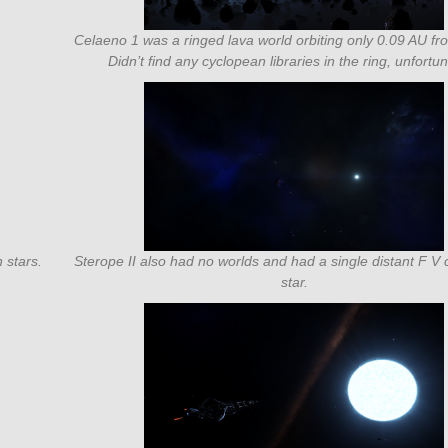
Celaeno 1 was a ringed lava world orbiting only 0.09 AU fro
Didn’t find any cyclopean libraries in the ring, unfortun
 stars.
Sterope II also had no worlds and had a single distant F 
star.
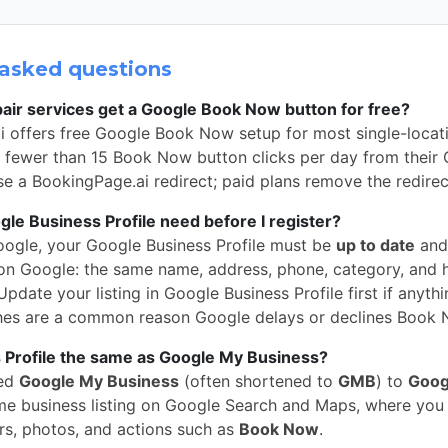
asked questions
air services get a Google Book Now button for free?
i offers free Google Book Now setup for most single-locat
h fewer than 15 Book Now button clicks per day from their
 use a BookingPage.ai redirect; paid plans remove the redire
e Business Profile need before I register?
oogle, your Google Business Profile must be
up to date
and
n Google: the same name, address, phone, category, and 
pdate your listing in Google Business Profile first if anythi
hes are a common reason Google delays or declines Book 
 Profile the same as Google My Business?
med
Google My Business
(often shortened to
GMB
) to
Goog
 same business listing on Google Search and Maps, where yo
rs, photos, and actions such as
Book Now
.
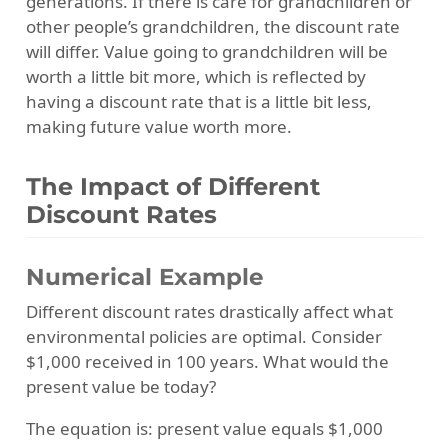
generations. If there is care for grandchildren or
other people’s grandchildren, the discount rate
will differ. Value going to grandchildren will be
worth a little bit more, which is reflected by
having a discount rate that is a little bit less,
making future value worth more.
The Impact of Different
Discount Rates
Numerical Example
Different discount rates drastically affect what
environmental policies are optimal. Consider
$1,000 received in 100 years. What would the
present value be today?
The equation is: present value equals $1,000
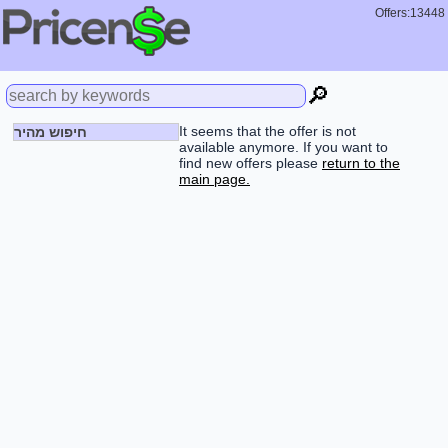
Offers:13448
🔎
It seems that the offer is not
חיפוש מהיר
available anymore. If you want to
find new offers please
return to the
main page.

Your objective:
Would you give the data above again word for word, minus the pictures?

Answer to the exercise:
Celaeno 1 was a ringed lava world orbiting only 0.09 AU fro
Didn’t find any cyclopean libraries in the ring, unfortun
 stars.
Sterope II also had no worlds and had a single distant F 
star.
asked questions
air services get a Google Book Now button for free?
i offers free Google Book Now setup for most single-locat
h fewer than 15 Book Now button clicks per day from their
 use a BookingPage.ai redirect; paid plans remove the redire
e Business Profile need before I register?
oogle, your Google Business Profile must be
up to date
and
n Google: the same name, address, phone, category, and 
pdate your listing in Google Business Profile first if anythi
hes are a common reason Google delays or declines Book 
 Profile the same as Google My Business?
med
Google My Business
(often shortened to
GMB
) to
Goog
 same business listing on Google Search and Maps, where yo
rs, photos, and actions such as
Book Now
.
generations. If there is care for grandchildren or
other people’s grandchildren, the discount rate
will differ. Value going to grandchildren will be
worth a little bit more, which is reflected by
having a discount rate that is a little bit less,
making future value worth more.
The Impact of Different
Discount Rates
Numerical Example
Different discount rates drastically affect what
environmental policies are optimal. Consider
$1,000 received in 100 years. What would the
present value be today?
The equation is: present value equals $1,000
Offers:13448
🔎
It seems that the offer is not
חיפוש מהיר
available anymore. If you want to
find new offers please
return to the
main page.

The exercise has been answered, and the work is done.